Last month (October of 2014), Bulgarian archaeologists discovered a grave containing a skeleton with a stake driven through its chest while excavating the ancient town of Perperikon. The grave is thought to date to the 13th century and contains the body of a man who had a ploughshare driven through his body and had his left leg removed before he was buried.
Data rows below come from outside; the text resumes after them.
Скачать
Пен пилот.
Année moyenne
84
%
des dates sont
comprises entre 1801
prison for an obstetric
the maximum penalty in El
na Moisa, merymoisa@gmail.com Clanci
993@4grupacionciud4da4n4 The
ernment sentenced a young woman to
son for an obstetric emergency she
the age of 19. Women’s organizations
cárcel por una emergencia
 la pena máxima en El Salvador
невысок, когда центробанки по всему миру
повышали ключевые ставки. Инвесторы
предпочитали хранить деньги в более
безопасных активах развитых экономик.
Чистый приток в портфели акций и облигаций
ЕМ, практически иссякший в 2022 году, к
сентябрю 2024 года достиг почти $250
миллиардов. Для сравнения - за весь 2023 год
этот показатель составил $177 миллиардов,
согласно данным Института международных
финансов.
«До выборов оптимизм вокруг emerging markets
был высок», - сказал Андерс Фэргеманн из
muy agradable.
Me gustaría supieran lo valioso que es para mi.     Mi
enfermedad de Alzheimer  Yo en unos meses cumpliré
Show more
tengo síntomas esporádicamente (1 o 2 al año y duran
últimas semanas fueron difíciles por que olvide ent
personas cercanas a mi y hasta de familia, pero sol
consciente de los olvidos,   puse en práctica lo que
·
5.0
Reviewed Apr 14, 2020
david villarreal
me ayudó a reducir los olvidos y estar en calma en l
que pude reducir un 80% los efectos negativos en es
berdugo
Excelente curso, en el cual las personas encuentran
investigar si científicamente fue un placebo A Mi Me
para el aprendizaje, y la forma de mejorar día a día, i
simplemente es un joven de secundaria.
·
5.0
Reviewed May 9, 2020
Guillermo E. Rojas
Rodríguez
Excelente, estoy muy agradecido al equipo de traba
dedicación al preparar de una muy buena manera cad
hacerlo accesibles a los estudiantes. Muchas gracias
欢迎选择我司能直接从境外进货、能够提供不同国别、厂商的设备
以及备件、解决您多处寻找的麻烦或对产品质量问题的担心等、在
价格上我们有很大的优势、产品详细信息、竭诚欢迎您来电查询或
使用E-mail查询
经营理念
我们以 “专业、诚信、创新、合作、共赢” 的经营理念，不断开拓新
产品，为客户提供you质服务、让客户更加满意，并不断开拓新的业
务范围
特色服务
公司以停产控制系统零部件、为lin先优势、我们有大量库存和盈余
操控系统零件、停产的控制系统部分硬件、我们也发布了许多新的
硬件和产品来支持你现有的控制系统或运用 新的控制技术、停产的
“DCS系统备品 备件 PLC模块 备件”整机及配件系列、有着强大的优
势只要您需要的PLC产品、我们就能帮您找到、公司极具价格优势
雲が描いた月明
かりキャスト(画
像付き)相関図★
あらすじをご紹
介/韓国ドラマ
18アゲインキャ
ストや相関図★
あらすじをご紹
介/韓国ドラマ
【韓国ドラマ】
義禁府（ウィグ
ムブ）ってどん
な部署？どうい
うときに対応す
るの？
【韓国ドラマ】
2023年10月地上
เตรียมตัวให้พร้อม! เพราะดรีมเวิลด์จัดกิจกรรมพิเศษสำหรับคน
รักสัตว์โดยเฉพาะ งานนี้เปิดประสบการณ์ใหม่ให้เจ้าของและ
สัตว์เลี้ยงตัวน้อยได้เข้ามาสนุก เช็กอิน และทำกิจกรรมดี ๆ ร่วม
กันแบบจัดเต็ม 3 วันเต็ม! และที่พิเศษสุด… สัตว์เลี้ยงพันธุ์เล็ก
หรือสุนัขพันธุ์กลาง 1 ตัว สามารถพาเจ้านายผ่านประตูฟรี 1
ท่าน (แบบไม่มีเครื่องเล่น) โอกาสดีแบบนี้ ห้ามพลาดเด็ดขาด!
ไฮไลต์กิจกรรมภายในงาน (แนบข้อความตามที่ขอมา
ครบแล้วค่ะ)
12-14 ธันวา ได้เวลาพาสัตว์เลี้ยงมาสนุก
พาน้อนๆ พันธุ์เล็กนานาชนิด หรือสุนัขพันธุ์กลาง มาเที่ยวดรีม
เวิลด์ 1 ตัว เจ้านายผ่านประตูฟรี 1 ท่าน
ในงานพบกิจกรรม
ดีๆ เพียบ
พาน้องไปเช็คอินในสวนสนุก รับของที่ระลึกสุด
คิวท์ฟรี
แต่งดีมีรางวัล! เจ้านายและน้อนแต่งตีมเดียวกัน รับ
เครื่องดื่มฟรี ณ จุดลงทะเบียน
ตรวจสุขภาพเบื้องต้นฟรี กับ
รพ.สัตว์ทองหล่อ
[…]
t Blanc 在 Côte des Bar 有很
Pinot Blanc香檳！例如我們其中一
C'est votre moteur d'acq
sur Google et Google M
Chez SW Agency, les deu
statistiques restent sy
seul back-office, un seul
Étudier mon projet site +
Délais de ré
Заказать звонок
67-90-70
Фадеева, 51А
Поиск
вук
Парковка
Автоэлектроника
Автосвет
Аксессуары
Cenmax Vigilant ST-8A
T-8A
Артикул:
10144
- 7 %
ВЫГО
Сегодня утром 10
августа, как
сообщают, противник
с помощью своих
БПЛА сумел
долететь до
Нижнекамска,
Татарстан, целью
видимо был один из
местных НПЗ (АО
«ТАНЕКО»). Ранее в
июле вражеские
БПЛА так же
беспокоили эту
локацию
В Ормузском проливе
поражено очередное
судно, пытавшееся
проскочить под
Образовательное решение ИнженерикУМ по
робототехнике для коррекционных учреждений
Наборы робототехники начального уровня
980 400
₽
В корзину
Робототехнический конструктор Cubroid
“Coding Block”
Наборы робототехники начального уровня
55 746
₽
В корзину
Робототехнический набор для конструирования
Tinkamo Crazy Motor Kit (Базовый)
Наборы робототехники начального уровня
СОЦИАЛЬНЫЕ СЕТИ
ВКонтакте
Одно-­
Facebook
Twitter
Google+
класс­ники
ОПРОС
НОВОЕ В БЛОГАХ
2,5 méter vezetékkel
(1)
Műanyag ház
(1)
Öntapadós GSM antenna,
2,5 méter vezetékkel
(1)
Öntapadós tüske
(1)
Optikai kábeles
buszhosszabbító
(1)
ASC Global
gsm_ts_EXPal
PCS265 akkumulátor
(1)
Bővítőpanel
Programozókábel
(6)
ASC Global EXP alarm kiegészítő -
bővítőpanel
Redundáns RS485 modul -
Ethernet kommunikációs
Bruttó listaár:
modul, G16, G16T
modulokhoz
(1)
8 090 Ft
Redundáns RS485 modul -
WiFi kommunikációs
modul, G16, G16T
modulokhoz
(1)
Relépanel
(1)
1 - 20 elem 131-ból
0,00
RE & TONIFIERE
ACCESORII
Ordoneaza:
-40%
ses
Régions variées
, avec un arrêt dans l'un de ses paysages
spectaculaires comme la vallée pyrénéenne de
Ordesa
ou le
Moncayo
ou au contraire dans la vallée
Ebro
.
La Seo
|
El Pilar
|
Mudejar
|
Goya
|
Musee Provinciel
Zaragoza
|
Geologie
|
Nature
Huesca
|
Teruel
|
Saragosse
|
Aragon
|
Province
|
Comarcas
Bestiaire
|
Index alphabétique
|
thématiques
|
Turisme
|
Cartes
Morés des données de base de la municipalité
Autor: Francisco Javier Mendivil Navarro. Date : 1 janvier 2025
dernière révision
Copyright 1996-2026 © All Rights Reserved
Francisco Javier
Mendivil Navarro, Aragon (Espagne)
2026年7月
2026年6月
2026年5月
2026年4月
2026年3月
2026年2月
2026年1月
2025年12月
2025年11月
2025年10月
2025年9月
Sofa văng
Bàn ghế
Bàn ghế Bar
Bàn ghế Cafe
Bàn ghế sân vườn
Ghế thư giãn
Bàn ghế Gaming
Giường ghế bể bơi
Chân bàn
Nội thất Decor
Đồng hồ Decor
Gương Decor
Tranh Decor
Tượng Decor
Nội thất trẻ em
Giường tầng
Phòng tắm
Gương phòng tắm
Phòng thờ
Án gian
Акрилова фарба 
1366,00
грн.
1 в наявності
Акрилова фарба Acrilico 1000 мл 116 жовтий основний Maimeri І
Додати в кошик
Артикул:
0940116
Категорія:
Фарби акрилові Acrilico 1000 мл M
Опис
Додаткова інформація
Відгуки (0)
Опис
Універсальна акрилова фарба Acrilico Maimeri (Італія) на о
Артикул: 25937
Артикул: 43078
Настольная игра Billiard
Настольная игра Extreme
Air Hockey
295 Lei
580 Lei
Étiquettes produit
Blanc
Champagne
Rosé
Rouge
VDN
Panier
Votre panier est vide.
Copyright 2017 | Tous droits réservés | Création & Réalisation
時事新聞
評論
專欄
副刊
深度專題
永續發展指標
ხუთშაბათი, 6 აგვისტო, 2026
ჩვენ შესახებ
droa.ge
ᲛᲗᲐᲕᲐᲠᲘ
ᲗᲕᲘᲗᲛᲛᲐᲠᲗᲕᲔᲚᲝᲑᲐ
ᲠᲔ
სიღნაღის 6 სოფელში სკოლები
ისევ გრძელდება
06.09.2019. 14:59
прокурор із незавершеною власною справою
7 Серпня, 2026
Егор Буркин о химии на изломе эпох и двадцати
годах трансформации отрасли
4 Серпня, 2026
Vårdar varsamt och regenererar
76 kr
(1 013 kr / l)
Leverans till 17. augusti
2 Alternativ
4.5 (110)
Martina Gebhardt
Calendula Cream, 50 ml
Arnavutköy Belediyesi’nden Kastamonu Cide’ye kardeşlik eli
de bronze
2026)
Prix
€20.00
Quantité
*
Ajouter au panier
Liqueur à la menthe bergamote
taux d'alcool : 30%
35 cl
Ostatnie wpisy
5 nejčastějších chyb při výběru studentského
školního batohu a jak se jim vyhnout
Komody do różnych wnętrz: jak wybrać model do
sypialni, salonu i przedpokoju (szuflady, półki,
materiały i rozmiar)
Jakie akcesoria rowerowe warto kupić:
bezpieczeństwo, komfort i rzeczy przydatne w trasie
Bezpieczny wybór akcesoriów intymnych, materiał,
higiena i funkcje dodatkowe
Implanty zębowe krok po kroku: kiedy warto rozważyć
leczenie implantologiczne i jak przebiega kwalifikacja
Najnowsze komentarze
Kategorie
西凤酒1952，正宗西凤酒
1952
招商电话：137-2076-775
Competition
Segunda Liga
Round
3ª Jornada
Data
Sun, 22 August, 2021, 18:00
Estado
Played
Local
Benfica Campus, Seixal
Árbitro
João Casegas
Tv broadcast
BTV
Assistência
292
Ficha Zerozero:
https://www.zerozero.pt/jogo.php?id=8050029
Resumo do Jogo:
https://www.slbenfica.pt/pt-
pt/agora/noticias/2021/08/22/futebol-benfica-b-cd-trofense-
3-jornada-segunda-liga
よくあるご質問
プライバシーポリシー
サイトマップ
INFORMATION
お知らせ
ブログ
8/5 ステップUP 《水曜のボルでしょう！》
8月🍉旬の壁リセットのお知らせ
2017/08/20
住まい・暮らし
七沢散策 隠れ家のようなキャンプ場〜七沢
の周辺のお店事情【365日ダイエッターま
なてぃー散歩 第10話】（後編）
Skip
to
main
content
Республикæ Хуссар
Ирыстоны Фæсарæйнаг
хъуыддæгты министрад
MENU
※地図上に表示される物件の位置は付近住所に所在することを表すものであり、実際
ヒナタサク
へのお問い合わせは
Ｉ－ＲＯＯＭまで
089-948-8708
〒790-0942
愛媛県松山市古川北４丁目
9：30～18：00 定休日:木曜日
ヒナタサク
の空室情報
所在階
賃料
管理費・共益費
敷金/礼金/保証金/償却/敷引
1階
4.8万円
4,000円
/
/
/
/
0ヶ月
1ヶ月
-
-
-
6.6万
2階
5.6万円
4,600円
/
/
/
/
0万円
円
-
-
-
The Spiked Vampire of Lesbos
In 1994, the skeleton of a middle-aged man was found (pictured here) in a 19th-century Turkish cemetery on the Greek island of Lesbos. The man had eight inch iron spikes nailed through his neck, pelvis, and ankle. Researchers from the University of British Columbia and the Tenth Ephoreia of Prehistoric and Classical Antiquities discovered the skeleton in a stone-lined crypt hollowed out of an ancient city wall. The archaeologists working at the site believe that the body was almost certainly that of a Muslim, and is believed to be the first time a corpse of a person other than a Christian had been found treated in this fashion.
Venetian Vampire

Skull of the 16th century Venetian “vampire” found with a stone in her mouth. Image Credit: Daily Mail
In 2006, Matteo Borrini, a forensic archaeologist from the University of Florence, excavated a mass grave on the small island of Lazzaretto Nuovo, in the Venice lagoon, which is linked to the Venetian plague of 1576 that killed as many as 50,000 people. Two quarantine stations were established to keep the diseased and the potentially diseased away from the living, the Lazzaretto Vecchio (Old Quarantine) and Lazzaretto Nuovo (New Quarantine). In a mass grave on Lazzaretto Nuovo, Borrini found a skeleton belonging to an elderly woman, whose jaw had been forced open by a brick.
The archaeological team conducted isotopic and DNA analyses, and had her teeth examined by a forensic odontologist. The isotopic analysis revealed that the woman ate mostly vegetables and grains, which suggests a lower-class diet. DNA analysis revealed that the woman was of European ancestry.
The forensic odontologist determined the woman’s age by examining her teeth with an advanced digital x-ray technology. The results showed that the woman was between 61 and 71 years old when she died, which is shocking because women didn’t reach this advanced age in the 16th century. In medieval Europe, many people believed the devil gave witches magical powers, including the ability to cheat death. This means that such a relatively old woman may have been accused in life of being a witch, and was labeled a vampire after she died.
In 2012 physical anthropologist Simona Minozzi disputed these claims and told the Huffington Post that the remains of this woman were surrounded by bricks and stones, and any one of these could have fallen into her mouth as the her mouth fell open during decomposition and the grave settled. In Borrini’s defense, there were graves like this found in Ireland.